The most remarkable natural feature of County Fermanagh is the River Erne, which winds through the centre of the county. It expands into two extensive lakes. Upper and Lower Lough Erne, both to which have many islands. Navigable by cruiser boat, via lake and canal, this beautiful lake is connected to the uppermost reaches of the Shannon, creating over 200 miles of linked waterways for pleasure cruising and fishing.

Some level land borders the river and lakes, but the rest of the county is hilly rising to 2,188 feet in Cuilcagh Mountain on the County Cavan border. In the north-west Fermanagh touches the shore of Lough Melvin, and set among hills on the western border are Upper and Lower Lough Macnean.

The limestone hills of west Fermanagh contain many interesting cave systems, and with the exception of County Clare is the most notable area in Ireland for the speleologist. This is a county with many attractions for the visitor; boating and fishing on the 'lakeland of Ulster', climbing, interesting monuments, and throughout the county the charm of good scenery and pleasant towns and villages.

Though Enniskillen is the county's capital, Belleek, a tiny village on the western border is more famous because it is the home of the regions beautiful translucent Parian china, prized by collectors.


Galway is a large County divided into two contrasting regions by the expanse of Lough Corrib.
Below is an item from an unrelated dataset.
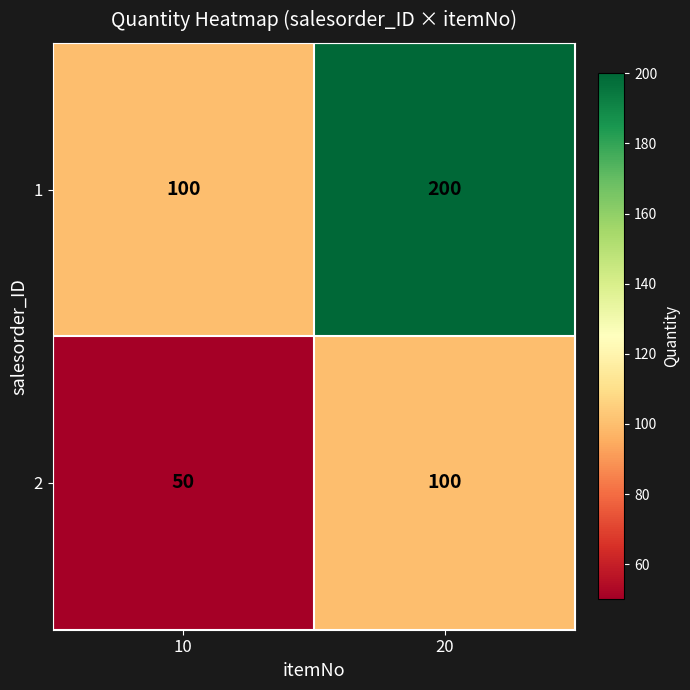

Reading left to right, extract all data points from this chart.

1: 100	200
2: 50	100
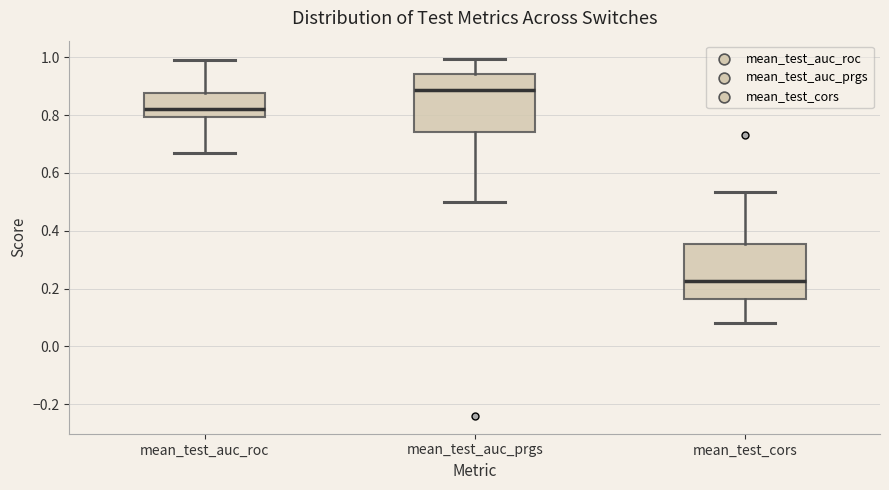

Where does the lower whisker of the box for mean_test_cors end on the y-axis? The values are not printed on the chart, so give them approximately, as read against the axis.

0.08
To the west, lying between the lake and the Atlantic, is Connemara - a region of superb scenic grandeur dominated by the rocky mountain range known as the Twelve Bens.

Connemara has inspired many famous paintings, and a tour of the district is a memorable experience. A great many of the inhabitants are Irish speakers, and much of the ancient Gaelic culture is preserved.

The sturdy, Connemara pony is particularly prevalent in the coastal area west from Spiddal and in the district lying between Oughterad and Clifden; the Connemara Pony Show is a popular annual event.

East of Lough Corrib, a fertile limestone plain extends to the Galway-Roscommon border and the River Shannon. Galway City with its seaside suburb of Salthill lies south of the lake. It is an important tourist centre and a gateway to the scenic areas of the county.

Galway celebrated its 500th anniversary as a city in 1986. Originally a Gaelic settlement, it was quickly adopted by the Normans as their primary Western trading city. The Spanish and French sailed their galleons to Galway for hundreds of years trading their wines and brandies for metals and wools from Ireland. Galway still has a very obvious merchant town feel with the city center a warren of narrow lanes and paved street packed with interesting pubs and shops.

Connemara, Galway's west coast, boasts beautiful Mountain, Bog, Lake and Coastal scenery and if you have seen the classic 50's movie, The Quiet Man starring Maureen O'Hara & John Wayne, then need I say more. Off Galway's coast are the Aran Islands, perhaps the last bastion of living Celtic and Gaelic Ireland, where Irish/Gaelic is still spoken and the old traditions are still practiced. It is a popular day-trip for visitors annually.